**Work request:** Can you update the material below by replacing every "surveyor" with "inspector", keeping everything else the same and leaving the pictures out of your answer?

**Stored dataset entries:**
——

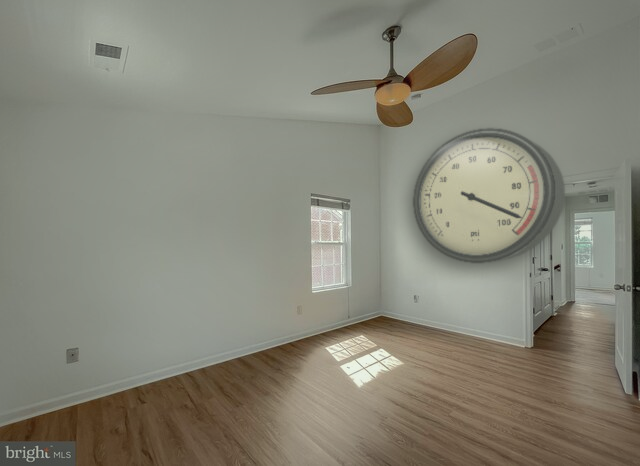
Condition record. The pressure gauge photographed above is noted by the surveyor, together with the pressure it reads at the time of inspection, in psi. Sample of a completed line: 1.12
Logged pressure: 94
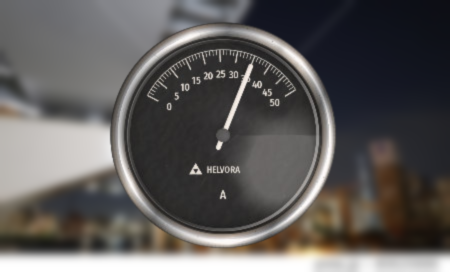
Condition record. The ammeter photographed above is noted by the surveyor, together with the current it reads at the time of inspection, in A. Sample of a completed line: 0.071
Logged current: 35
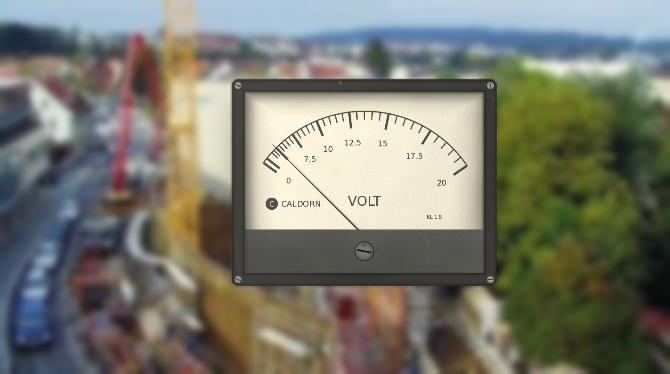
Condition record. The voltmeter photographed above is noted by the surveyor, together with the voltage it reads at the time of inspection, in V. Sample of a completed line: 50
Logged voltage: 5
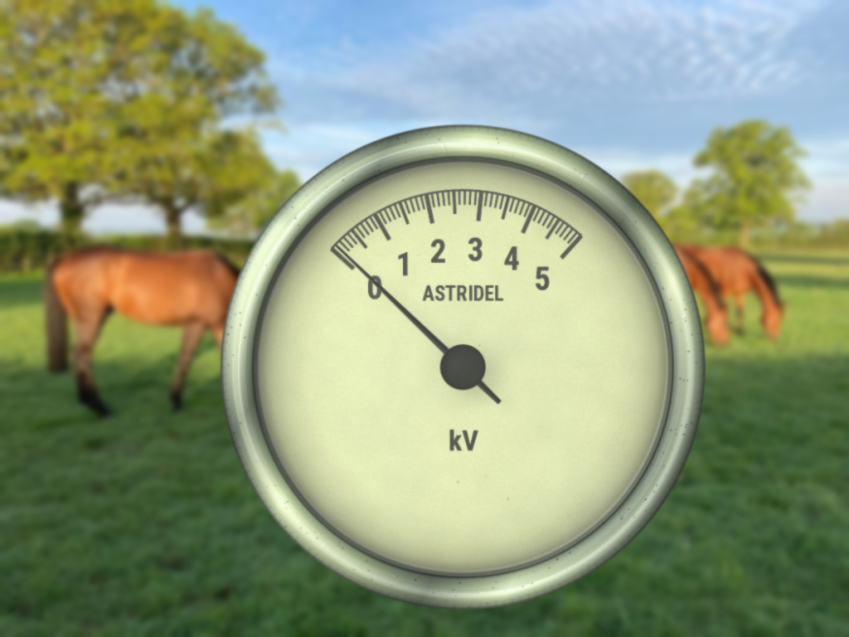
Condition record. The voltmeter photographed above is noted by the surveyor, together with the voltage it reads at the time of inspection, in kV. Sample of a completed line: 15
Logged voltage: 0.1
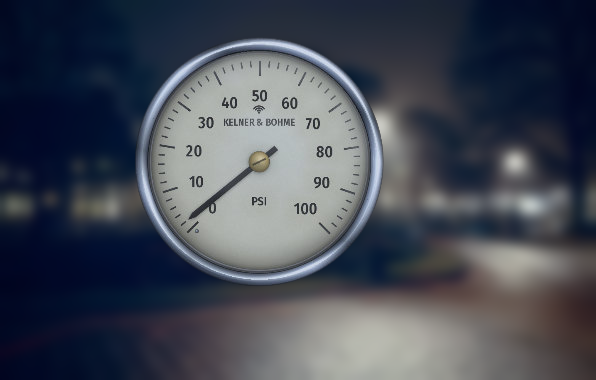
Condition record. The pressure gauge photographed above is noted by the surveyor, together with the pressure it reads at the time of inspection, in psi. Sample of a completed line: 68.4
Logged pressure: 2
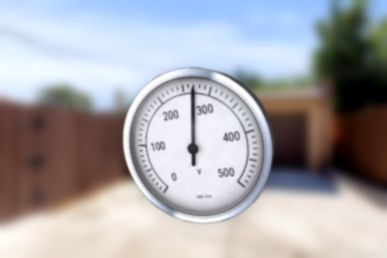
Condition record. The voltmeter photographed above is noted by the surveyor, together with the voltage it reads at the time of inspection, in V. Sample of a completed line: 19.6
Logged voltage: 270
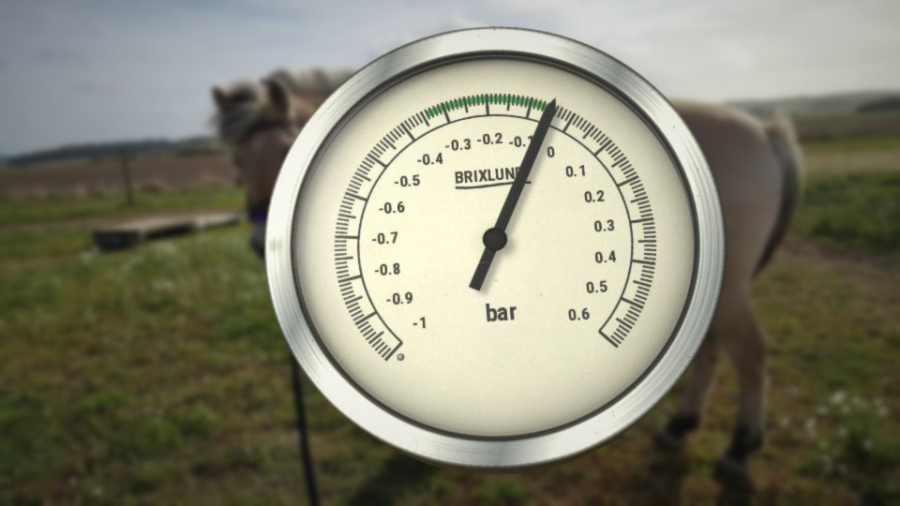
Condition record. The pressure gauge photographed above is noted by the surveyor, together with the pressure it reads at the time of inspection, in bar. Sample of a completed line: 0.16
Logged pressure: -0.05
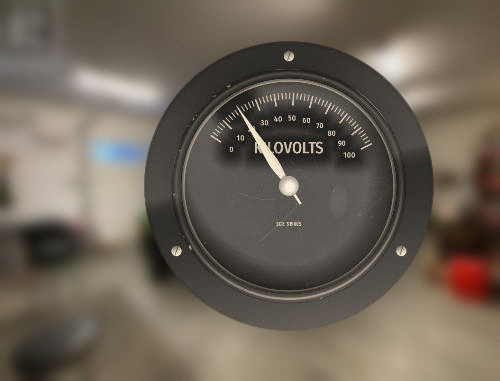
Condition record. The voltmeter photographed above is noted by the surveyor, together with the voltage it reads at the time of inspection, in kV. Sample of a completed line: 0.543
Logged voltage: 20
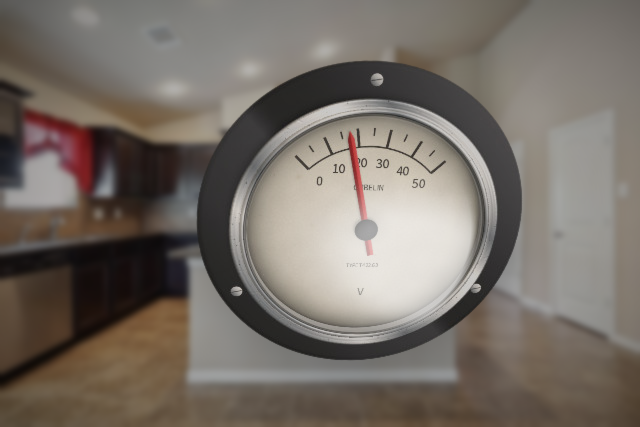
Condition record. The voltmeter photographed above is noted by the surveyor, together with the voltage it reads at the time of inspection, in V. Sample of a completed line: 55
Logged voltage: 17.5
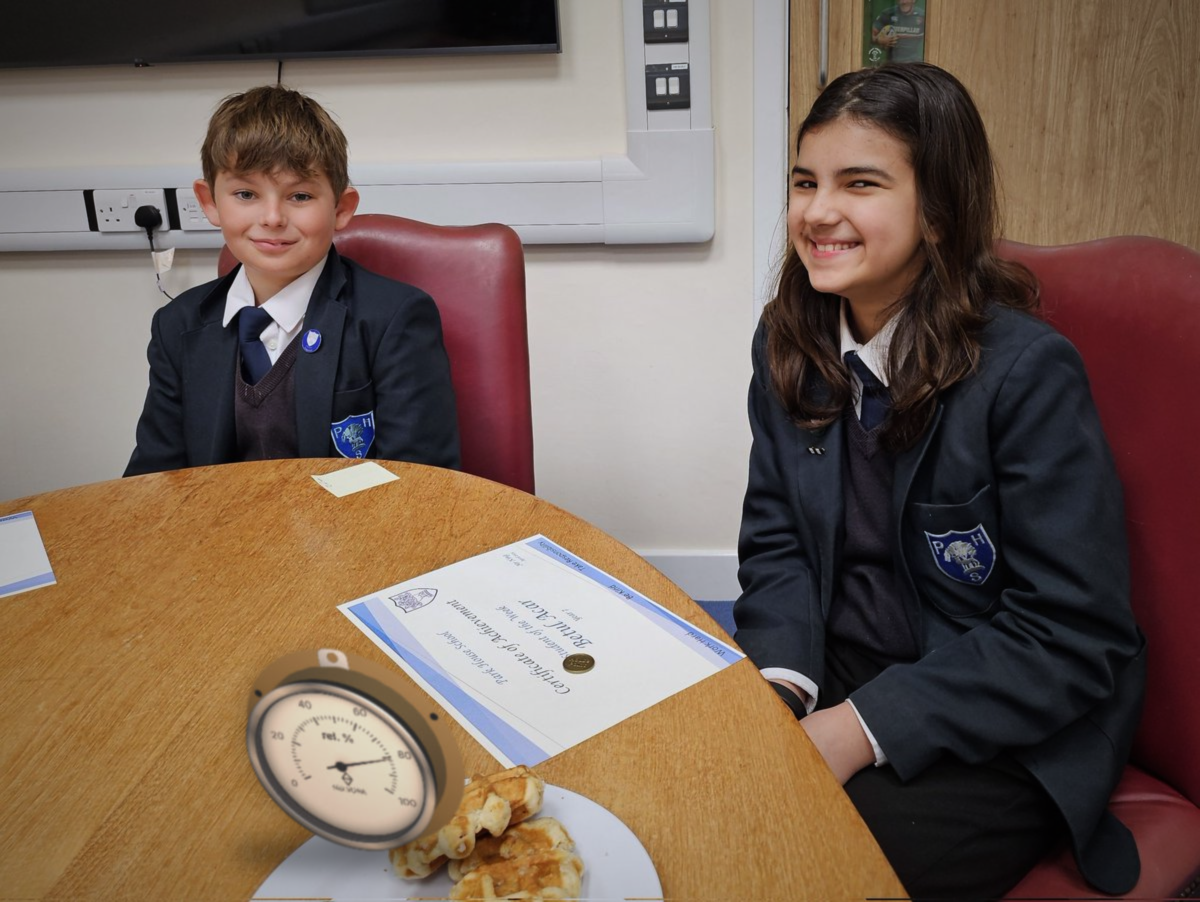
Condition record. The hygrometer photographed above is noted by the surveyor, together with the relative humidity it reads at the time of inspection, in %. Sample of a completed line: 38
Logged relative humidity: 80
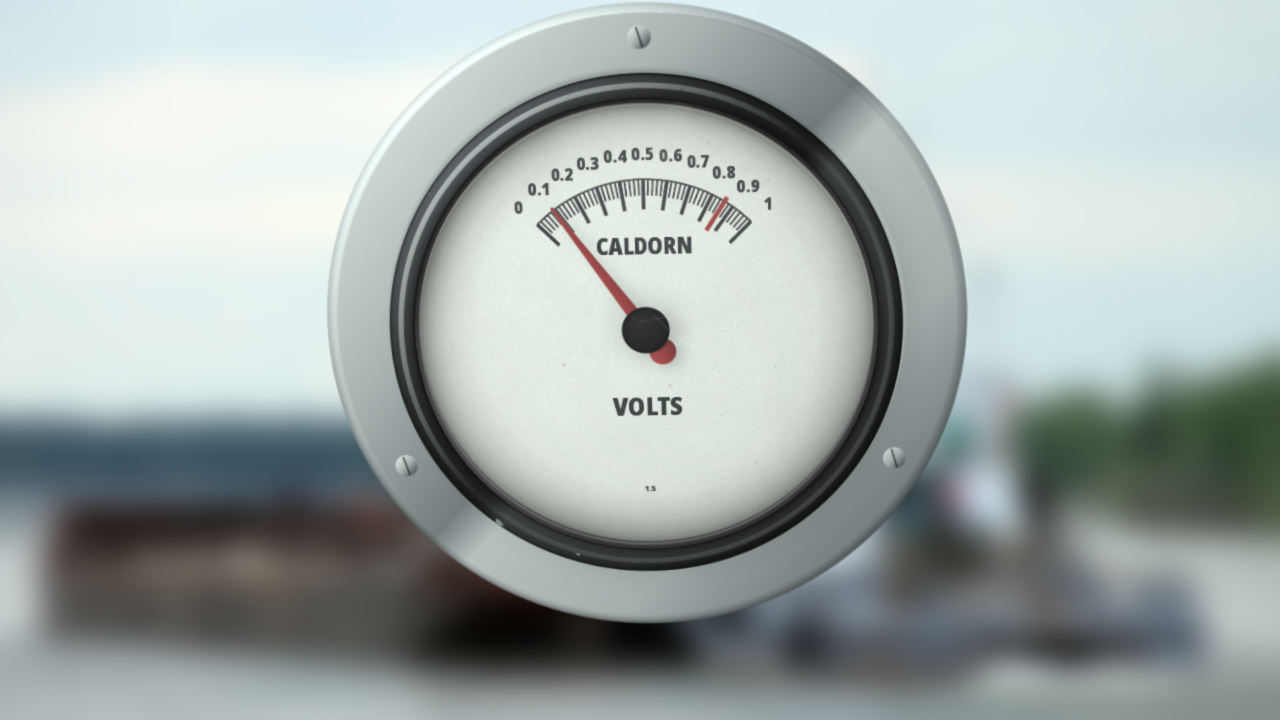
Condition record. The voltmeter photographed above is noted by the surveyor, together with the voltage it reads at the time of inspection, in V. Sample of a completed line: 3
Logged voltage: 0.1
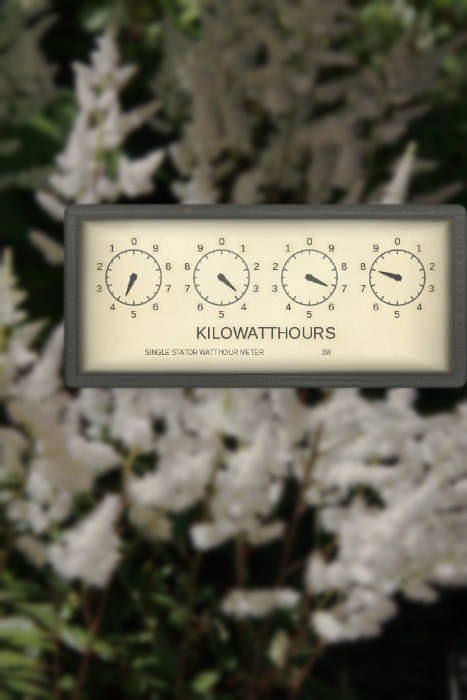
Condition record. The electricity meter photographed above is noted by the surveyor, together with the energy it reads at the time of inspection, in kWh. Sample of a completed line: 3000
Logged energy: 4368
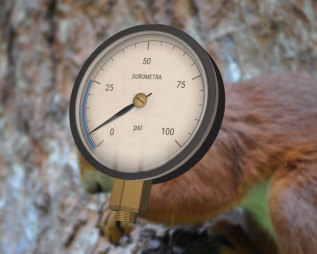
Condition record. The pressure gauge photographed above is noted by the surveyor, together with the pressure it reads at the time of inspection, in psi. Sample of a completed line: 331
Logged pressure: 5
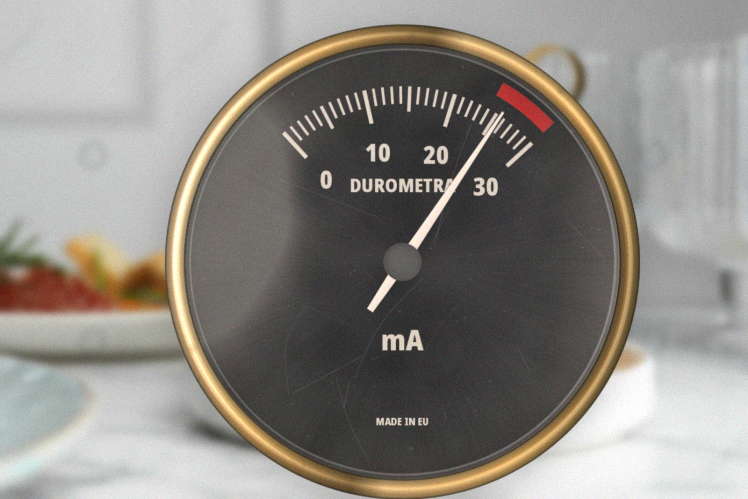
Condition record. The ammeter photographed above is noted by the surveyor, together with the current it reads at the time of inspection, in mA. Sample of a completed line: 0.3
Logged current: 25.5
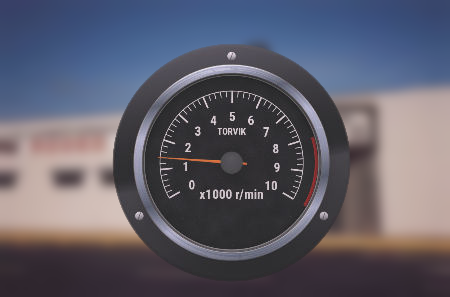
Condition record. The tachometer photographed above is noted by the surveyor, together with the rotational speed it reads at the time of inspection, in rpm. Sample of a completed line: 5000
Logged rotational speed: 1400
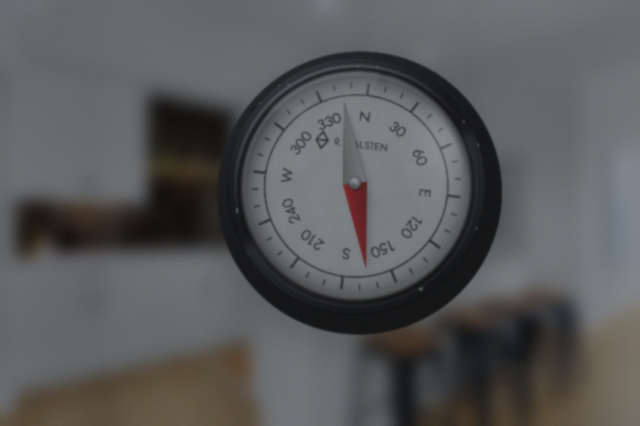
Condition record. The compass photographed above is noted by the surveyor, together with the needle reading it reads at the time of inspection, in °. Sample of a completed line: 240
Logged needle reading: 165
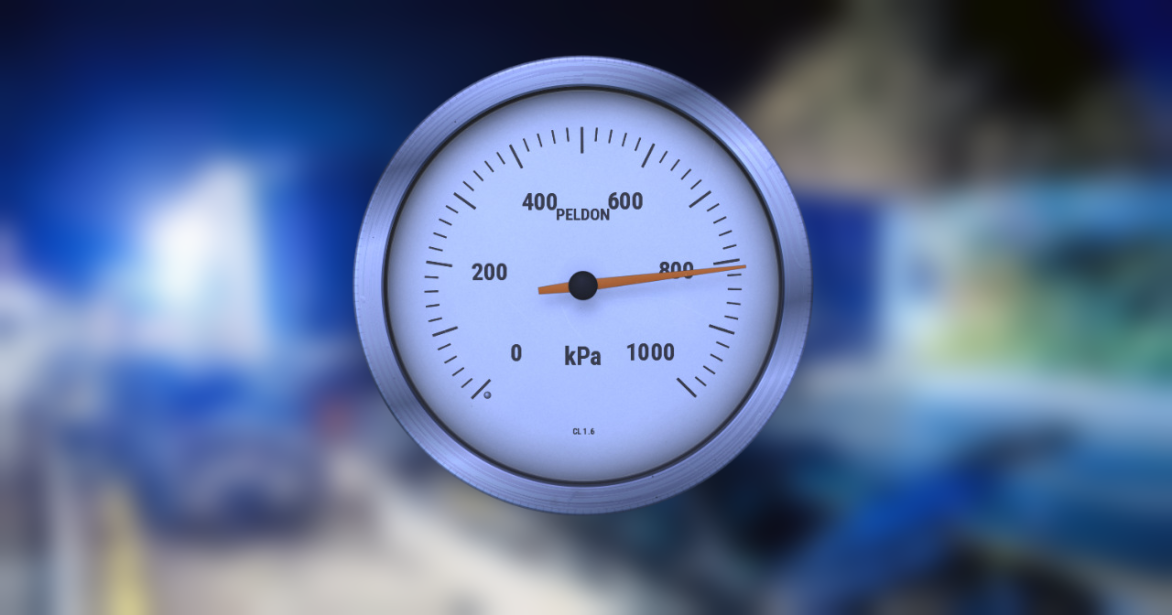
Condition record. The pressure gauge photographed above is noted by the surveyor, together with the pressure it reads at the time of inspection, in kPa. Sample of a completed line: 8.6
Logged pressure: 810
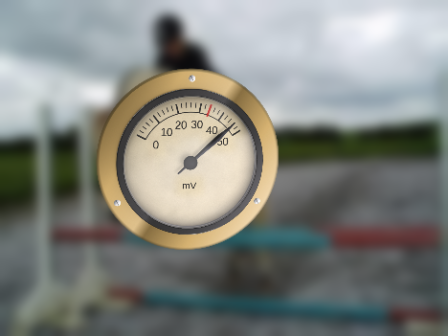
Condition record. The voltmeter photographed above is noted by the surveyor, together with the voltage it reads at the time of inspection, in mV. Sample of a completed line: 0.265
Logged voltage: 46
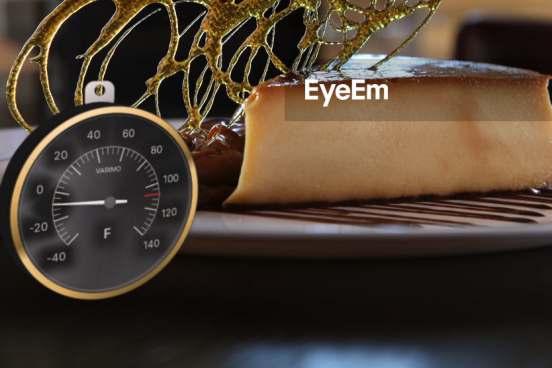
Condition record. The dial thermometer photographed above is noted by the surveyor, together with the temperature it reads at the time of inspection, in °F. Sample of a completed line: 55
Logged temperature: -8
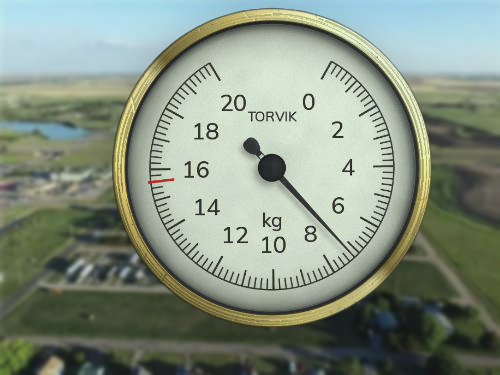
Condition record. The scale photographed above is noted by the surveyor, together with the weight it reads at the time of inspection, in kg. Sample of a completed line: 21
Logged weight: 7.2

——

**Expected output:**
Condition record. The pressure gauge photographed above is noted by the inspector, together with the pressure it reads at the time of inspection, in psi. Sample of a completed line: 1.12
Logged pressure: 94
Condition record. The ammeter photographed above is noted by the inspector, together with the current it reads at the time of inspection, in A. Sample of a completed line: 0.071
Logged current: 35
Condition record. The voltmeter photographed above is noted by the inspector, together with the voltage it reads at the time of inspection, in V. Sample of a completed line: 50
Logged voltage: 5
Condition record. The voltmeter photographed above is noted by the inspector, together with the voltage it reads at the time of inspection, in kV. Sample of a completed line: 15
Logged voltage: 0.1
Condition record. The pressure gauge photographed above is noted by the inspector, together with the pressure it reads at the time of inspection, in psi. Sample of a completed line: 68.4
Logged pressure: 2
Condition record. The voltmeter photographed above is noted by the inspector, together with the voltage it reads at the time of inspection, in V. Sample of a completed line: 19.6
Logged voltage: 270
Condition record. The pressure gauge photographed above is noted by the inspector, together with the pressure it reads at the time of inspection, in bar. Sample of a completed line: 0.16
Logged pressure: -0.05
Condition record. The voltmeter photographed above is noted by the inspector, together with the voltage it reads at the time of inspection, in kV. Sample of a completed line: 0.543
Logged voltage: 20
Condition record. The voltmeter photographed above is noted by the inspector, together with the voltage it reads at the time of inspection, in V. Sample of a completed line: 55
Logged voltage: 17.5
Condition record. The hygrometer photographed above is noted by the inspector, together with the relative humidity it reads at the time of inspection, in %. Sample of a completed line: 38
Logged relative humidity: 80
Condition record. The voltmeter photographed above is noted by the inspector, together with the voltage it reads at the time of inspection, in V. Sample of a completed line: 3
Logged voltage: 0.1
Condition record. The electricity meter photographed above is noted by the inspector, together with the energy it reads at the time of inspection, in kWh. Sample of a completed line: 3000
Logged energy: 4368
Condition record. The pressure gauge photographed above is noted by the inspector, together with the pressure it reads at the time of inspection, in psi. Sample of a completed line: 331
Logged pressure: 5
Condition record. The ammeter photographed above is noted by the inspector, together with the current it reads at the time of inspection, in mA. Sample of a completed line: 0.3
Logged current: 25.5
Condition record. The tachometer photographed above is noted by the inspector, together with the rotational speed it reads at the time of inspection, in rpm. Sample of a completed line: 5000
Logged rotational speed: 1400
Condition record. The compass photographed above is noted by the inspector, together with the needle reading it reads at the time of inspection, in °. Sample of a completed line: 240
Logged needle reading: 165
Condition record. The pressure gauge photographed above is noted by the inspector, together with the pressure it reads at the time of inspection, in kPa. Sample of a completed line: 8.6
Logged pressure: 810
Condition record. The voltmeter photographed above is noted by the inspector, together with the voltage it reads at the time of inspection, in mV. Sample of a completed line: 0.265
Logged voltage: 46
Condition record. The dial thermometer photographed above is noted by the inspector, together with the temperature it reads at the time of inspection, in °F. Sample of a completed line: 55
Logged temperature: -8
Condition record. The scale photographed above is noted by the inspector, together with the weight it reads at the time of inspection, in kg. Sample of a completed line: 21
Logged weight: 7.2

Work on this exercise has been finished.